(Entries from a collection)
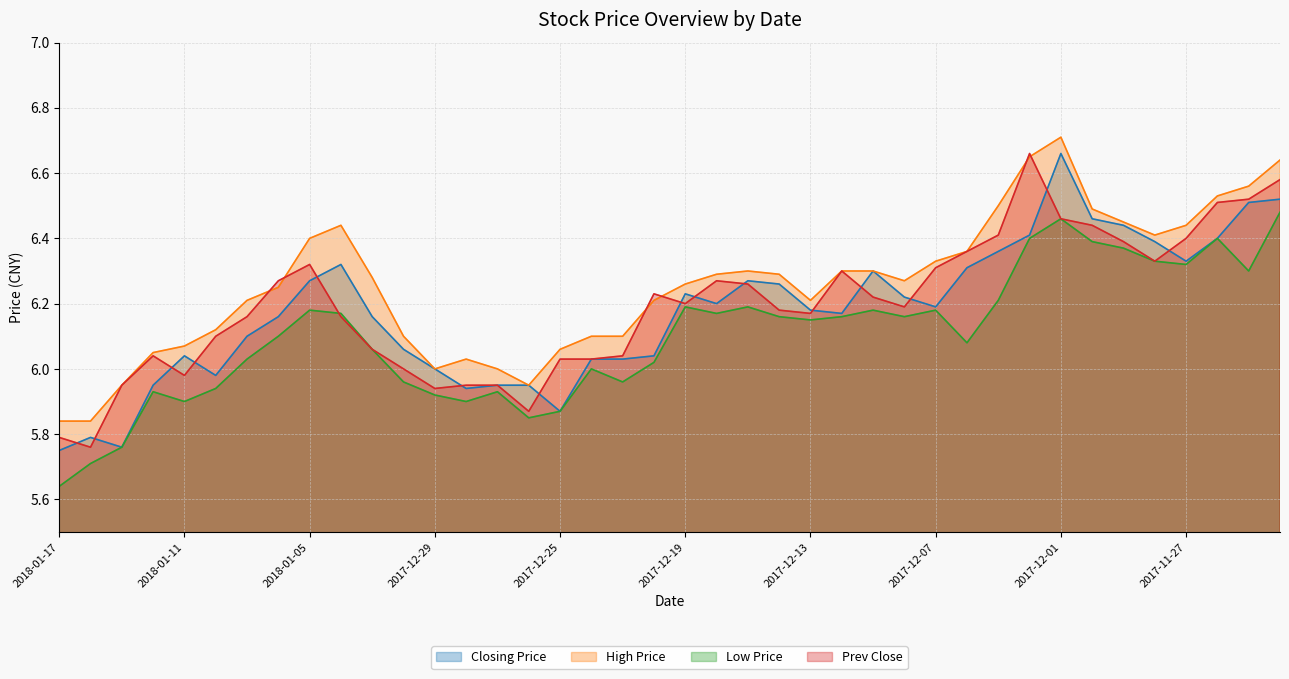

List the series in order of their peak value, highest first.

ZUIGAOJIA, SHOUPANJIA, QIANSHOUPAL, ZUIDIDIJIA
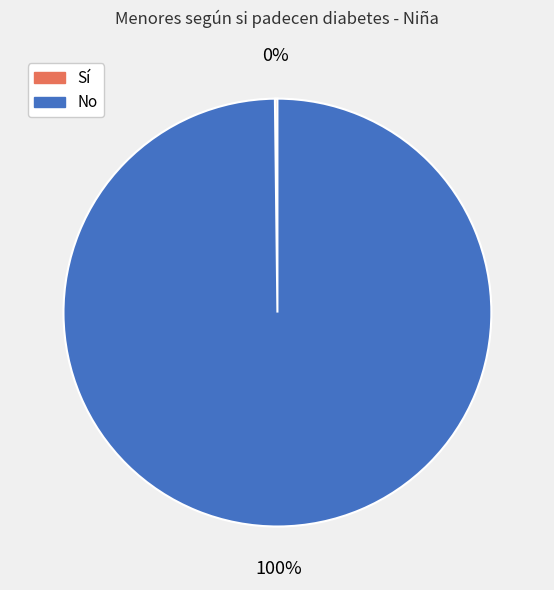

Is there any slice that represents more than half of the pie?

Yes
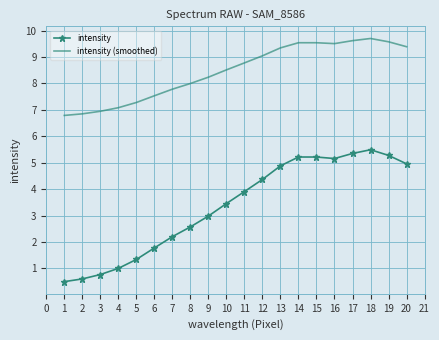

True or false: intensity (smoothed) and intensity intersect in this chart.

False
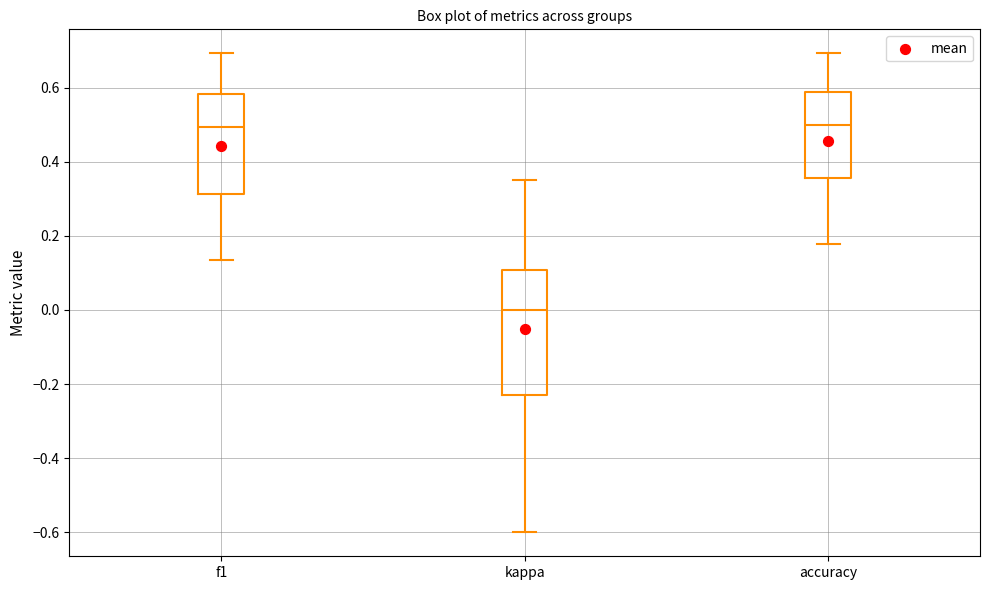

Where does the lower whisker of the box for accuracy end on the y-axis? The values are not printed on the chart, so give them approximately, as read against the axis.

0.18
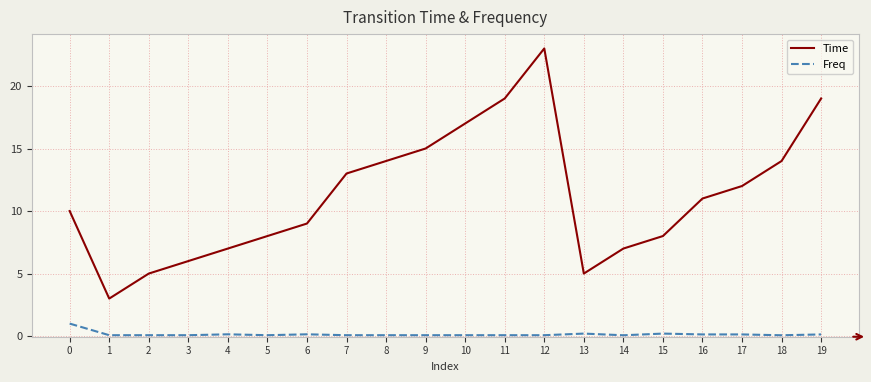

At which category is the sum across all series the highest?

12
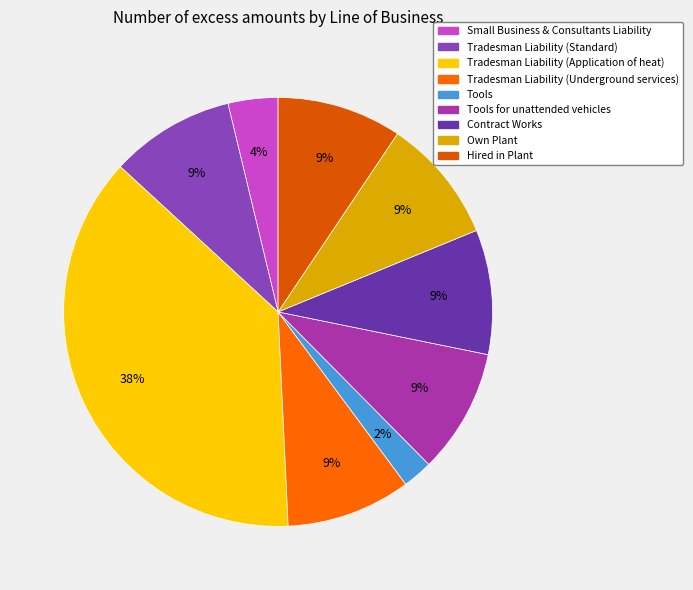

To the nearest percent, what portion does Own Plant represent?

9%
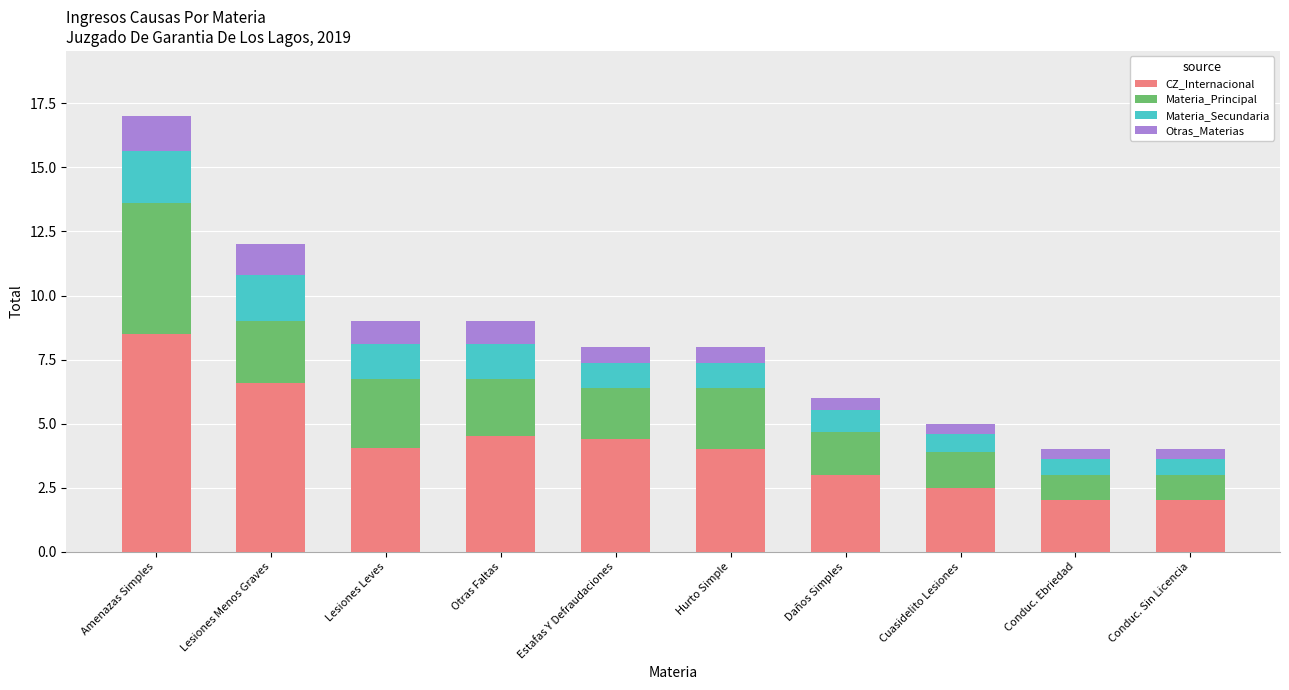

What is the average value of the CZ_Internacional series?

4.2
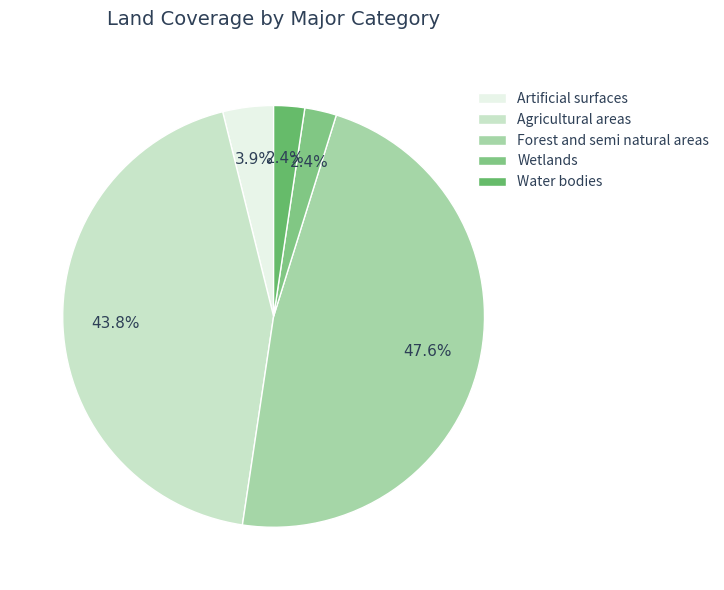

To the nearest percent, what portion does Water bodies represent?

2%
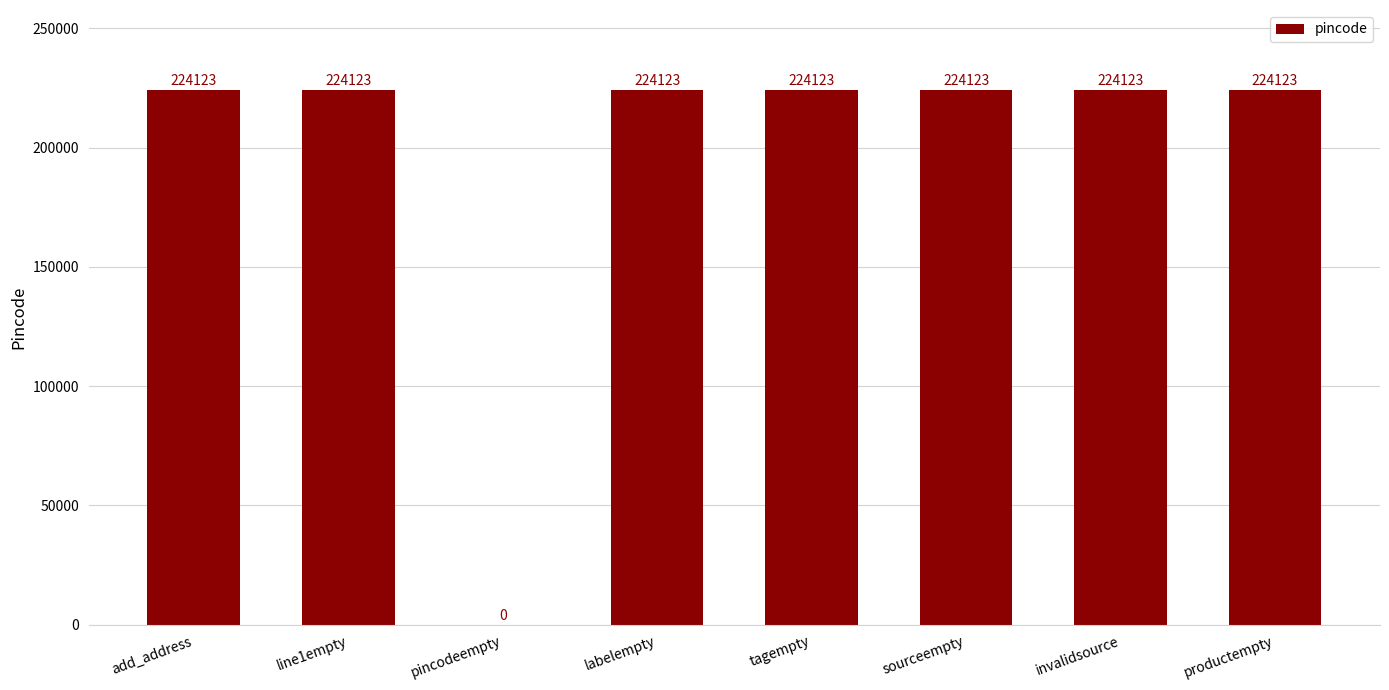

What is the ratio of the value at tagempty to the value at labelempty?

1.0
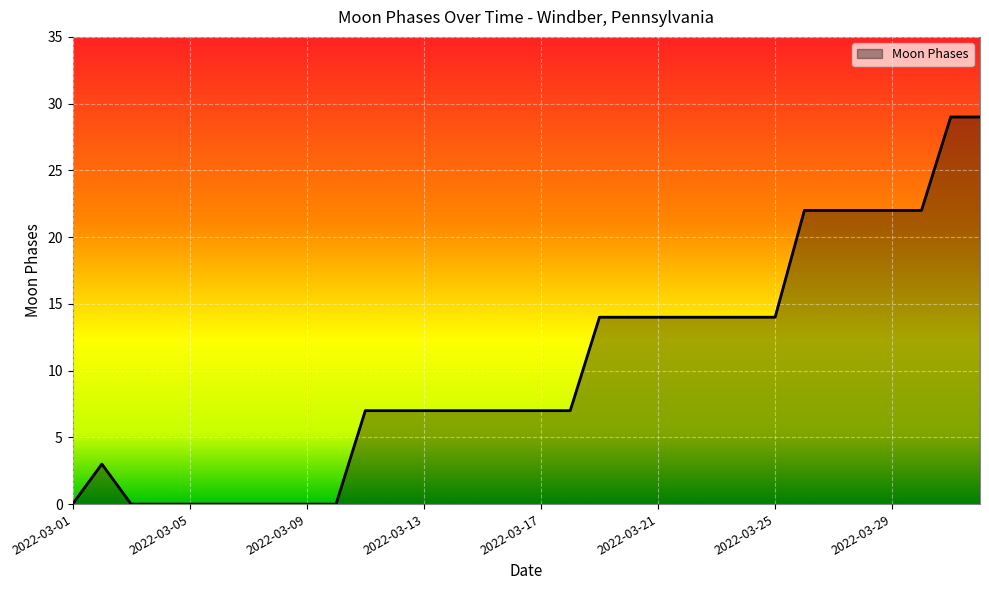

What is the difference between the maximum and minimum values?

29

YOUR ASSIGNMENT
Show every line of the material above that contains the string "chart", and treat case as significant.

ANSWER BOX
True or false: intensity (smoothed) and intensity intersect in this chart.
Where does the lower whisker of the box for accuracy end on the y-axis? The values are not printed on the chart, so give them approximately, as read against the axis.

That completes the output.